From the Gettysburg interview, extract the passage starting at "Prof. REARDON: The" and ending at "is the wall?", copying it word for word.

§ **Document section**:
## start
LAMB: I--the last line of your acknowledgement, you say, `The members of seminar 13 and their families made this--this civilian visitor a welcome part of their lives. Let me rattle on interminably about history's importance and, in a most special moment, crossed over the stone wall at the angle with me on 18th of September, 1993.' What was that special moment?
Prof. REARDON: The Army War College sends all of its seminars on a Gettysburg staff ride, a battlefield tour--it's--it's a family thing--on a weekend in September every year. The seminar historian gets to lead the trip, and so I got to lead this group. And one of the last things we did--I mean, Pickett's Charge is the climax of the battle, so it's one of our last stops. One of the things that we did was simply--I--I simply lined them up in a two-rank line, Civil War style, shoulder to shoulder, and I led them over the wall. I offered one of our infantryman the--the chance to lead the charge. I mean, they always talk about the infantry leader's motto being, `Follow me.' But they insisted that I t--take that honor, so I did, and it was great fun. But it was a special moment with special friends, and I was delighted to be able to dedicate this book to them.
LAMB: How big is the wall?
Prof. REARDON: Oh, it's a very long wall. The wall was a boundary marker then and it's a--it--it--it extends several hundred--several hundred yards north-south, where the--most of this fighting in Pickett's Charge would took--t--would take place. It's a wall that will angle back to the east, deeper into the Union position for about 75 or 80 yards, and then it angles back north again. So you have a wall that--that angles--that makes an angle. It was used by the Union soldiers as a defensive position. It was strengthened by using fence rails and other loose rocks that were around. The rock wall had great significance then and--and it would for--for generations to come. It got to the point where you could not have a Gettysburg reunion without having Northerners and Southerners extending hands across that rock wall and--and shaking hands, the ultimate sign of reunion. They could've shaken hands anywhere on that battlefield, but invariably, th--some of the most touching photographs of--of national reunions at Gettysburg are hands shaken across that stone wall.
## end
§ **Dataset records**:
## start
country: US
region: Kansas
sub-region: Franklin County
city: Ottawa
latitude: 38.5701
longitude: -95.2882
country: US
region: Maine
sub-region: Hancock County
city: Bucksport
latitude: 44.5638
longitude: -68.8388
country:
## end
## start
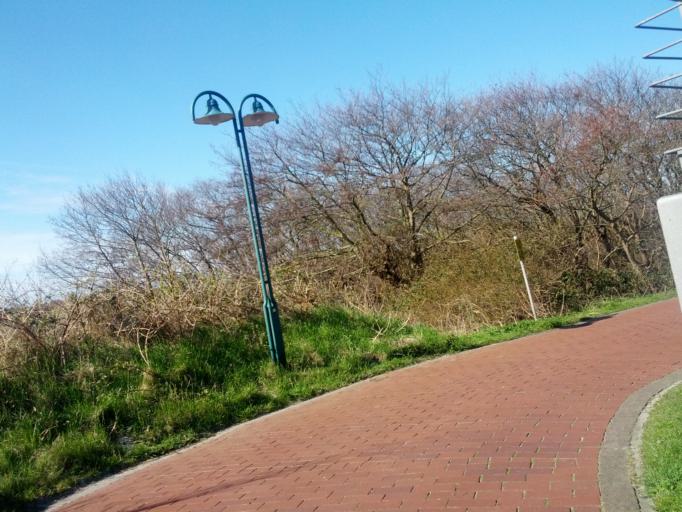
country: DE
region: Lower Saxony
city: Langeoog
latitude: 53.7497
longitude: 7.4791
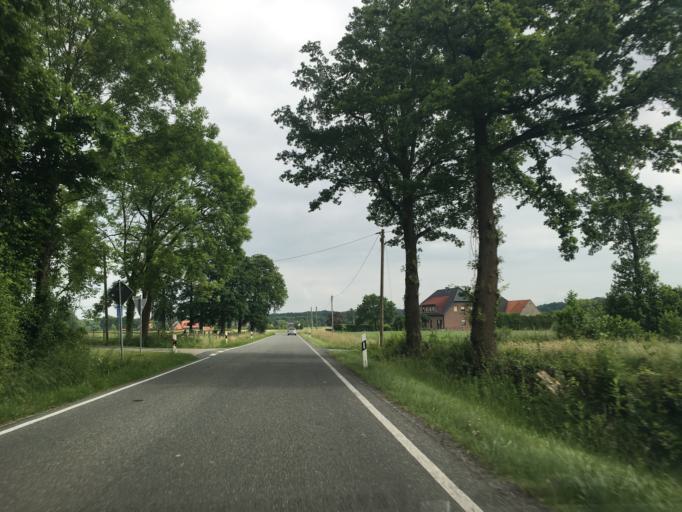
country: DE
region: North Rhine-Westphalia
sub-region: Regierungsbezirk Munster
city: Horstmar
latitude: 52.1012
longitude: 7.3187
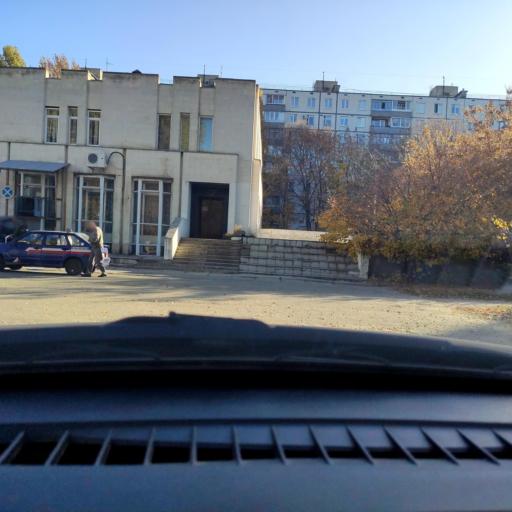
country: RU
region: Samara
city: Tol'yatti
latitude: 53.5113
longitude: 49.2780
## end
§ **Task result**:
Prof. REARDON: The Army War College sends all of its seminars on a Gettysburg staff ride, a battlefield tour--it's--it's a family thing--on a weekend in September every year. The seminar historian gets to lead the trip, and so I got to lead this group. And one of the last things we did--I mean, Pickett's Charge is the climax of the battle, so it's one of our last stops. One of the things that we did was simply--I--I simply lined them up in a two-rank line, Civil War style, shoulder to shoulder, and I led them over the wall. I offered one of our infantryman the--the chance to lead the charge. I mean, they always talk about the infantry leader's motto being, `Follow me.' But they insisted that I t--take that honor, so I did, and it was great fun. But it was a special moment with special friends, and I was delighted to be able to dedicate this book to them.
LAMB: How big is the wall?